The monkey as I suggest has been an important part of this journey to learning about the parts of the brain important for memory. The animal model which was established in the early 1980s was to make a surgical removals bilaterally on both sides of the brain in areas of the temporal lobe being driven by our knowledge of anatomy or connectivity and then test the animals on memory tasks of the type that human patients fail, and then ask the question, what parts of these, of the brain are critical for this memory ability.

So how do we test memory in the monkeys? One famous method is a task of recognition memory or multiple choice memory where what happens on the first part of the trial is that the experimenter places an object to find--a raisin-- as a way of guaranteeing attention to other placed objects, and then a screen comes down and the objects are rearranged. On this task, which is referred to as delayed non-matching the sample, what happens is the monkey now finds the raisin hidden under the "novel" object and by choosing the novel object, the animal tells the experimenter that the animal remembers that it was this object that was originally baited with a food reward. So the animal is doing a multiple choice test. Through many, many trials of this using different objects each time, the animal can simply plot out for us, tell us about its level of memory ability.

So for example, here's a case of a group of animals that had rather small lesions in this area of the hippocampus that we've been speaking about and what you see is this typical kind of picture of forgetfulness that is the hallmark, the signature of the human amnesiac condition. That is, across these delays that go from 8 seconds out to 40 minutes, these monkeys with these lesions are rather good when the delay is still short--up to about 60 seconds--but they have difficulty in remembering things that happened after 10 minutes or 40 minutes have passed. And by doing these experiments over and over again with different lesions and different groups being guided by the connectivity of the brain, one works out in the end a sketch, of these structures here, all of which communicate with the rest of the brain. The point then about memory is if the precept of an object in space is to make it into long-term memory, that is so that after you take your mind off of it, after the information is no longer on the sensory surface we have the possibility of revivifying the image of the recollection of the memory. What we think has to happen is that this whole memory system here for declarative memory has to be involved through these connections.

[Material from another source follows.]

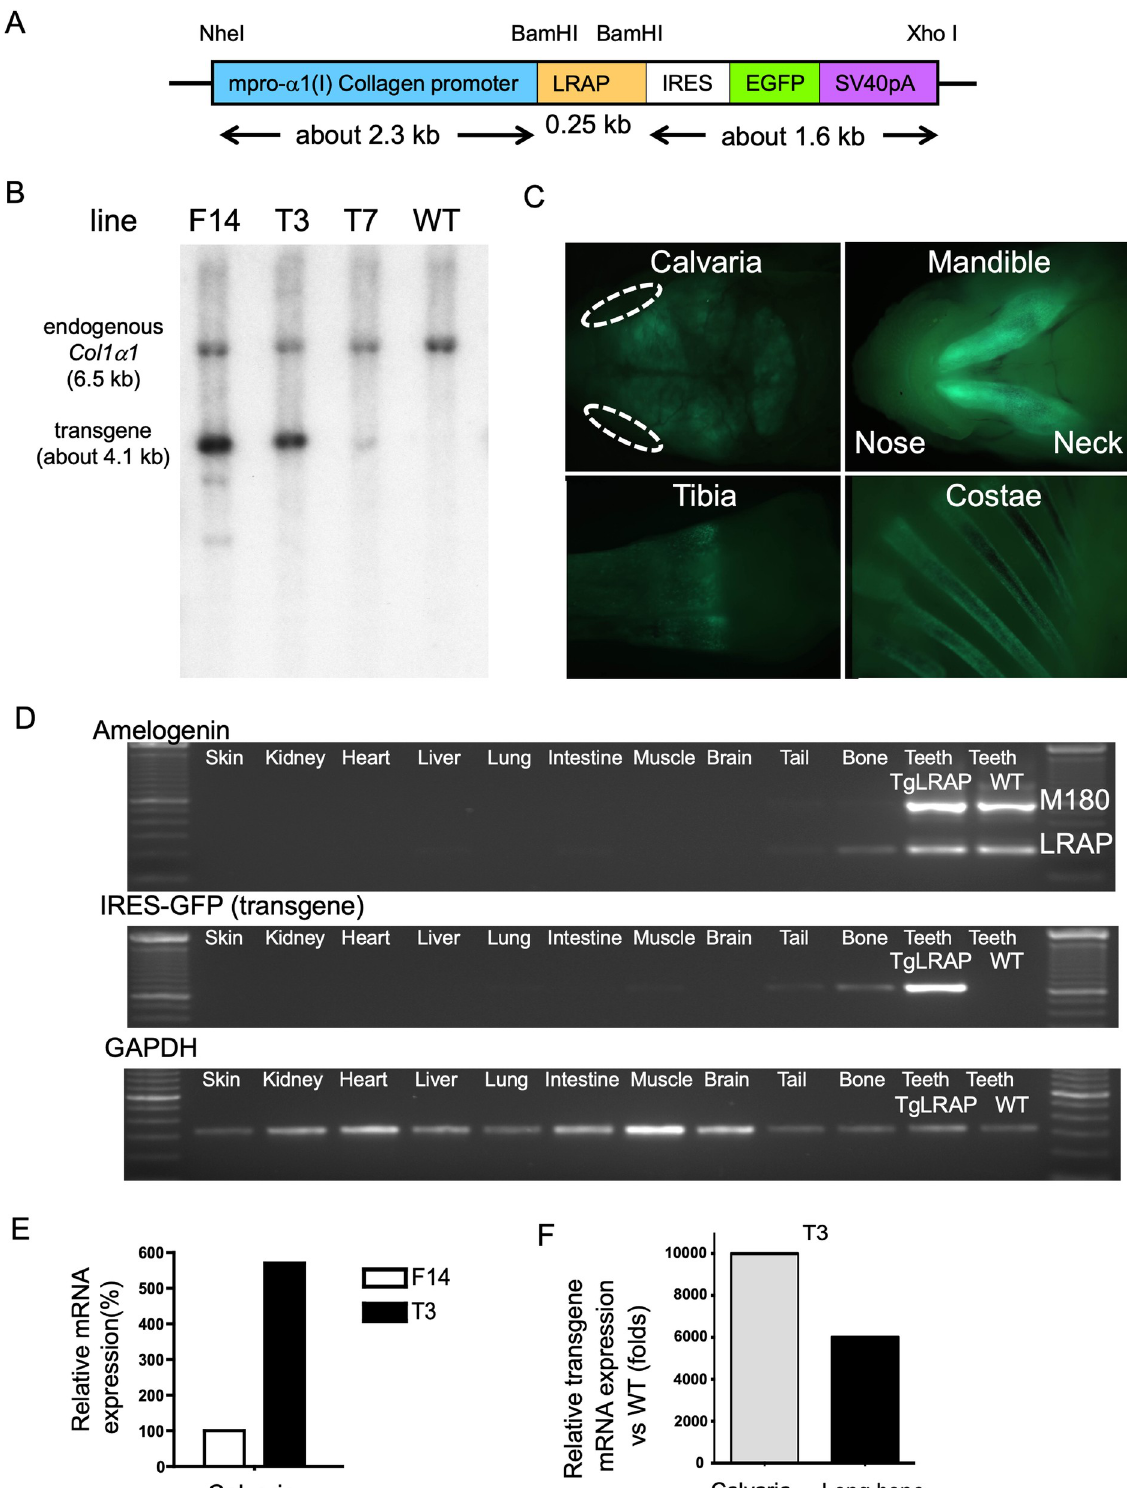
Fig 1. Generation of LRAP transgenic (TgLRAP) mice and transgene expression profiling. A , Construct for LRAP transgenic mouse. Mouse LRAP cDNA and an enhanced green fluorescence protein (EGFP) coding sequence with IRES sequence were tandemly ligated under the control of murine 2.3kb type I collagen promoter. The DNA fragment from NheI to XhoI was microinjected to pronuclei of mouse eggs.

The other thing though that I've tried to emphasize is that this is just one of several kinds of memory, this declarative memory, this conscious memory, and that there are other kinds of memory as well--priming, habit learning, skill learning like mirror reading which depend on other areas of the brain. Declarative memory is, one might say, an imperfect kind of memory. It's subject to error as we all know. It's subject to reconstruction and to distortions. It's subject to having disassociations between the accuracy of our recall and our confidence in how the recall is. We all have the experience of being sure we're right, but finding out that we're wrong about a fact in memory.

Other kinds of memory also exist. Skills and habits and priming and these are acquired, stored and retrieved without this system, and independently of this system of declarative memory, intact and even in amnesiac patients. These kinds of memories one might propose are more fundamental. They're essentially for survival. But in contrast to declarative memory they tend to be reliable and consistent kinds of memory. And these kinds of memories I would suggest give us much of our personality and many non-conscious ways of responding to the world, and in no small part by virtue of the non-conscious status of these kinds of memories. That is, here in these non-declarative, non-conscious kinds of memory arise the dispositions and the habits and the preferences that are not accessible to conscious recollection, but does nevertheless arise from experience and very much influence us and are a part of who we are.